Recently, US Secretary of State Hillary Clinton compared the escalating violence involving Mexican drug cartels to the war of terror waged against the Colombian government two decades ago.

“It’s looking more and more like Colombia looked 20 years ago, where the narcotraffickers controlled certain parts of the country,” Clinton told the Council on Foreign Relations in Washington, DC. In some cases, the trafficking “is morphing into, making common cause, with what we would consider an insurgency,” she said.

Mexican officials took offense to the comparisons with Colombia and the use of the word insurgency. But while the situations may be different, the violence is no less well organized.
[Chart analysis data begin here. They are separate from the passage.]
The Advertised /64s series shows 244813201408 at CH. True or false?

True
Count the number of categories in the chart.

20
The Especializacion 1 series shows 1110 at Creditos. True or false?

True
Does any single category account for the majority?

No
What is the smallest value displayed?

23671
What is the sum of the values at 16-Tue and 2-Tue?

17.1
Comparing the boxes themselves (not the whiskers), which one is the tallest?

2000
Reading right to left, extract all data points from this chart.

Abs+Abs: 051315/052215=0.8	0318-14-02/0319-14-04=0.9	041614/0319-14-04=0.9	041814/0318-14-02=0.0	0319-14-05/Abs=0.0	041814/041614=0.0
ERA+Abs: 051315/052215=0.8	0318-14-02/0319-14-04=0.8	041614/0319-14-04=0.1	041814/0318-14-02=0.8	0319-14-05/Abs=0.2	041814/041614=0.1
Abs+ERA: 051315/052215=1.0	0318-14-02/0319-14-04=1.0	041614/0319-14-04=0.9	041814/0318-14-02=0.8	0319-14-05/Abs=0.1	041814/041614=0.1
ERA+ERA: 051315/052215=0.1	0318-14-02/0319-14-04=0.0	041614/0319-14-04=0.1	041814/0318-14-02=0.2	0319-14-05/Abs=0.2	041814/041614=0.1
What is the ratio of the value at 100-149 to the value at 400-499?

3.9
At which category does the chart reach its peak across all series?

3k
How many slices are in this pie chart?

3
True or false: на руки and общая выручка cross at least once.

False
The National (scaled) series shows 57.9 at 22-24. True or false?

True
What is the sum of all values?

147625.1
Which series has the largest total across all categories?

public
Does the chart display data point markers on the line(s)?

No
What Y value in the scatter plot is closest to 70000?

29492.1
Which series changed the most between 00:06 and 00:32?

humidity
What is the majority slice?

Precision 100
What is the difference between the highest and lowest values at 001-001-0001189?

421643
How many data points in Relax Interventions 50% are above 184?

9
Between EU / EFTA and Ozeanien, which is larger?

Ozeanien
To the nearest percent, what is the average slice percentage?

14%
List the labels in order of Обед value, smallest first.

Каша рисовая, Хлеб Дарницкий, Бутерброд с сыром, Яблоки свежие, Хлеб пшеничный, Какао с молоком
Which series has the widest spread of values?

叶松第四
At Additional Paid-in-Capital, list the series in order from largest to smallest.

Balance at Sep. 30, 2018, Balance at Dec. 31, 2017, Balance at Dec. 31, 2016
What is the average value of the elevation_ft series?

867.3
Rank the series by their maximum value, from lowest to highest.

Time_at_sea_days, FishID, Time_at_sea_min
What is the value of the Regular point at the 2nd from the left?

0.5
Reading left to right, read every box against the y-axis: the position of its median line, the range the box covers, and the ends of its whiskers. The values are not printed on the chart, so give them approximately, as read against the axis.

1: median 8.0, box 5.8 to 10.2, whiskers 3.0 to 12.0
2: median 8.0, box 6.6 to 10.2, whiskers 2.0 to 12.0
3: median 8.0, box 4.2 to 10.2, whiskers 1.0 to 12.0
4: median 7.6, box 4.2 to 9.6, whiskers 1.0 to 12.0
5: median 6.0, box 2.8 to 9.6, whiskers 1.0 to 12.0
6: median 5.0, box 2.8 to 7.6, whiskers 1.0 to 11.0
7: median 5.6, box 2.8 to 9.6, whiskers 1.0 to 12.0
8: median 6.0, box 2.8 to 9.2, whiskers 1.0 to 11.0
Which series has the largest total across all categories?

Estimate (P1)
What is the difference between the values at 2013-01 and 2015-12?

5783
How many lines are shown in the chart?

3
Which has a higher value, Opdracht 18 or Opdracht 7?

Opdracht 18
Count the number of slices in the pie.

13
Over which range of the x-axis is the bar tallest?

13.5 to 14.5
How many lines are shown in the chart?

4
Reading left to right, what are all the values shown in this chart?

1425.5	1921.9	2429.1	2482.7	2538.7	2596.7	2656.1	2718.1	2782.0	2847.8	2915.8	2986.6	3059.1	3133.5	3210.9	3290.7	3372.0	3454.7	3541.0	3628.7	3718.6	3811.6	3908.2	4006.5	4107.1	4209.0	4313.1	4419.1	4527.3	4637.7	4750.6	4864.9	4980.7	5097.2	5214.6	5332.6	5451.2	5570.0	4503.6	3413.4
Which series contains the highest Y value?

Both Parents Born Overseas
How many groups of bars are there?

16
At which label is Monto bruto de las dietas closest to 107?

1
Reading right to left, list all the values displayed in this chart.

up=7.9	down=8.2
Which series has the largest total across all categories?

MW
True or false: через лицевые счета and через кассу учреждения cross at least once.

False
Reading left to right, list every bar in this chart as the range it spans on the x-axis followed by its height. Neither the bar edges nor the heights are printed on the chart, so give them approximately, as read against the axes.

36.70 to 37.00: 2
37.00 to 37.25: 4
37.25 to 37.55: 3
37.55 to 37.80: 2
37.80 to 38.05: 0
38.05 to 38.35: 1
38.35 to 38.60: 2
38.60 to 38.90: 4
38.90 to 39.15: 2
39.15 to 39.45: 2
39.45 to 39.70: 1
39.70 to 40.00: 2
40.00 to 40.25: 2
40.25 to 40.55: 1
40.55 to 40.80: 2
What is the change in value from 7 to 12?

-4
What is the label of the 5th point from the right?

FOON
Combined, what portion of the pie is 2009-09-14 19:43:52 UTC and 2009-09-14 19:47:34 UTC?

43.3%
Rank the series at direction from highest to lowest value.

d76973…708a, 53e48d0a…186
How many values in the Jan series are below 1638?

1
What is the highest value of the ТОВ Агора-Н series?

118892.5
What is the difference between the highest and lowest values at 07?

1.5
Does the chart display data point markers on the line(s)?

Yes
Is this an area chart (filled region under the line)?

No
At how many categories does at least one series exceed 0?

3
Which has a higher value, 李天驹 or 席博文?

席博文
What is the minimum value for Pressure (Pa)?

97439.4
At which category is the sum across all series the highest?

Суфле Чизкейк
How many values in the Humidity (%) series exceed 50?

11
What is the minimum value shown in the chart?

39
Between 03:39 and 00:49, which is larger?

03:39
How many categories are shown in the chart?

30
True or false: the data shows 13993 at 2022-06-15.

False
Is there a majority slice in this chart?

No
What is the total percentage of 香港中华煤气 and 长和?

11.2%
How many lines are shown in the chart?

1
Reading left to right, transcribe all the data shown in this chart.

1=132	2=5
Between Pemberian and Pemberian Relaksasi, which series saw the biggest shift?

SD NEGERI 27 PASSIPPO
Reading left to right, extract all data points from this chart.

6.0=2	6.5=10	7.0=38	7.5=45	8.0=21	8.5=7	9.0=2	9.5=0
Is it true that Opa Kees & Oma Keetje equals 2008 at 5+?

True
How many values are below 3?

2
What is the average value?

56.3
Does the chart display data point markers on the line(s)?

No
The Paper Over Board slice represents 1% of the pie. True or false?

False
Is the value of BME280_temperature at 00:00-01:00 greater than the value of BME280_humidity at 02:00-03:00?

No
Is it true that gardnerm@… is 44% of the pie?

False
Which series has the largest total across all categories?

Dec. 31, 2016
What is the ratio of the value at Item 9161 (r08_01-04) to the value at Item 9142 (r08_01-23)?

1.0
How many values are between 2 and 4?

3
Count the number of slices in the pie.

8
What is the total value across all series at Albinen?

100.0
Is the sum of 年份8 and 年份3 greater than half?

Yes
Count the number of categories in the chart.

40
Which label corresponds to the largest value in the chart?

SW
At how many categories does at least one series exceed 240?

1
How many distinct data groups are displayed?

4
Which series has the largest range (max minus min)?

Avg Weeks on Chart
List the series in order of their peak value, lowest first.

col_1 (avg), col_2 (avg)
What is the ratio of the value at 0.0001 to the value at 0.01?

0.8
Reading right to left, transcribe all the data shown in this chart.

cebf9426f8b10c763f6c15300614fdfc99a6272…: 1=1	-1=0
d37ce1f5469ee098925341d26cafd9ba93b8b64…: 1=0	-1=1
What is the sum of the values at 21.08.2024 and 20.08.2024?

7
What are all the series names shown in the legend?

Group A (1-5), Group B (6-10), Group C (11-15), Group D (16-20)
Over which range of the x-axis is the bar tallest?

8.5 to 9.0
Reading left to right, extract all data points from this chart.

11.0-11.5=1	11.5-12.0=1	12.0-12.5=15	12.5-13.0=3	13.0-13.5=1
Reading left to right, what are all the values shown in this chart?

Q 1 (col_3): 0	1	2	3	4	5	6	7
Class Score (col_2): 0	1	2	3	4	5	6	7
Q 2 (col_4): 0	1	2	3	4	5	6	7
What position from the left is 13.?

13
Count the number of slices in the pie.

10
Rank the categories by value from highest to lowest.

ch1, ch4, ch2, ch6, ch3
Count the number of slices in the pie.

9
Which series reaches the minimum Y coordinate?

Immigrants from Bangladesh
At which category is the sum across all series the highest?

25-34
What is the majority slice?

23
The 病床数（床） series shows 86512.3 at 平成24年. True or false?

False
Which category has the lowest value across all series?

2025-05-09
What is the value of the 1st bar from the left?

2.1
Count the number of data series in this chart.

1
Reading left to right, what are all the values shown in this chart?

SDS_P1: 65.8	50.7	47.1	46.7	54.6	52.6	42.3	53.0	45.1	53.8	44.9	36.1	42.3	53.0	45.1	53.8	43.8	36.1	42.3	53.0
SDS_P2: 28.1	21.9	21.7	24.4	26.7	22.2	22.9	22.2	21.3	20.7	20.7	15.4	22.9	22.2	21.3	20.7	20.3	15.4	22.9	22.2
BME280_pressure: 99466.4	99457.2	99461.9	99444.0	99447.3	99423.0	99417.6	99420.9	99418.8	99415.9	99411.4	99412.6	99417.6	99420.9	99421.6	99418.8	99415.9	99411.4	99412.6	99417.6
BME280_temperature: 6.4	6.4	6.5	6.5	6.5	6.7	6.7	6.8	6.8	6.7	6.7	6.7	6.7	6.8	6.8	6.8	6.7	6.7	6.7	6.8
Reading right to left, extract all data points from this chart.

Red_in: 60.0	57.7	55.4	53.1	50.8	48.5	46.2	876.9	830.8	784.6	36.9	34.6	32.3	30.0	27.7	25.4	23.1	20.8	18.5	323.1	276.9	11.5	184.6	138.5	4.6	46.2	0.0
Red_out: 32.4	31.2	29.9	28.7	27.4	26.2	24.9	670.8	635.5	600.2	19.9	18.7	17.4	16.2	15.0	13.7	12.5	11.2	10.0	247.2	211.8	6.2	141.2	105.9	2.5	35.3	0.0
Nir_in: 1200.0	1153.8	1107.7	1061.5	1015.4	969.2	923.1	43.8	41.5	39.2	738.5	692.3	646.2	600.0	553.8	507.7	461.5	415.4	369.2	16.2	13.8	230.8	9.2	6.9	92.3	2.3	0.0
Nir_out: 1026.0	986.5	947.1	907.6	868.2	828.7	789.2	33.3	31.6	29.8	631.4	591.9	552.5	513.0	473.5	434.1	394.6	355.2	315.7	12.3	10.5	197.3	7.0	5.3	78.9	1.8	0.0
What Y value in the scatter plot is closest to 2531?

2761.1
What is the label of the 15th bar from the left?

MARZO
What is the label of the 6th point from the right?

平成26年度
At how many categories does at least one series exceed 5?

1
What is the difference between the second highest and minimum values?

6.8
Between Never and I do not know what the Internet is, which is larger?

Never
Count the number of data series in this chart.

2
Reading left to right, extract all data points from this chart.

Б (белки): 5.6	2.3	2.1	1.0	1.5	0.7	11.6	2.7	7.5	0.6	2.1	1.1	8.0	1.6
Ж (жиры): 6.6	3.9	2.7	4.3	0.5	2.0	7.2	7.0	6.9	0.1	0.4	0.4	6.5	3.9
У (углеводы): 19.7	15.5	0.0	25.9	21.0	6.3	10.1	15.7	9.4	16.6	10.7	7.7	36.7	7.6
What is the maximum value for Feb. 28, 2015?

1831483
Some may argue with the use of the term insurgency, but visualize a similar situation in Southeast Texas. What if two television stations in Galveston had been attacked and a local journalist killed? What if 100 people were found massacred in Pearland, and the police chief and a detective were murdered shortly thereafter? What if all the cartel members held in facilities at the Texas Department of Criminal Justice unit in Huntsville escaped? What if the mayor of San Antonio were kidnapped and then found dead? What if two car bombs had gone off in Houston and San Antonio? What if the mayor of Wharton were assassinated? What if an investigation determined that the cartels were operating in Texas state trooper-cloned vehicles and wearing Texas state trooper uniforms? What if raids turned up arsenals of weapons, including military-grade weaponry? What if a major gun battle broke out in front of an elite private school, as security attempted to prevent an attack on or kidnapping of the children? What if 12 simultaneous cartel roadblocks appeared in Houston, while firefights broke out among cartels across the city? What if Southeast Texas experienced 20 grenade attacks? And what if all this occurred since the beginning of August? This is what the Mexican states of Tamaulipas and Nuevo Leon have experienced. The scenario does not include the horrors experienced in Ciudad Juarez, Chihuahua.